Saving 9 GB of RAM with Python __slots__

November 2013

Original article on tech.oyster.com

We’ve mentioned before how Oyster.com’s Python-based web servers cache huge amounts of static content in huge Python dicts (hash tables). Well, we recently saved over 2 GB in each of four 6 GB server processes with a single line of code — using __slots__ on our Image class.

Here’s a screenshot of RAM usage before and after deploying this change on one of our servers:

Screenshot of RAM usage before and after

We allocate about a million instances of a class like the following:

class Image(object):
    def __init__(self, id, caption, url):
        self.id = id
        self.caption = caption
        self.url = url
        self._setup()

    # ... other methods ...

By default Python uses a dict to store an object’s instance attributes. Which is usually fine, and it allows fully dynamic things like setting arbitrary new attributes at runtime.

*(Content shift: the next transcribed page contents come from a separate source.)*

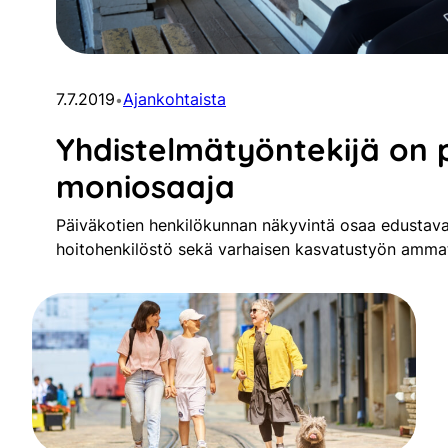
7.7.2019
Ajankohtaista
•
Yhdistelmätyöntekijä on 
moniosaaja
Päiväkotien henkilökunnan näkyvintä osaa edustava
hoitohenkilöstö sekä varhaisen kasvatustyön ammatt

However, for small classes that have a few fixed attributes known at “compile time”, the dict is a waste of RAM, and this makes a real difference when you’re creating a million of them. You can tell Python not to use a dict, and only allocate space for a fixed set of attributes, by settings __slots__ on the class to a fixed list of attribute names:

class Image(object):
    __slots__ = ['id', 'caption', 'url']

    def __init__(self, id, caption, url):
        self.id = id
        self.caption = caption
        self.url = url
        self._setup()

    # ... other methods ...

Note that you can also use collections.namedtuple, which allows attribute access, but only takes the space of a tuple, so it’s similar to using __slots__ on a class. However, to me it always feels weird to inherit from a namedtuple class. Also, if you want a custom initializer you have to override __new__ rather than __init__.

Warning: Don’t prematurely optimize and use this everywhere! It’s not great for code maintenance, and it really only saves you when you have thousands of instances.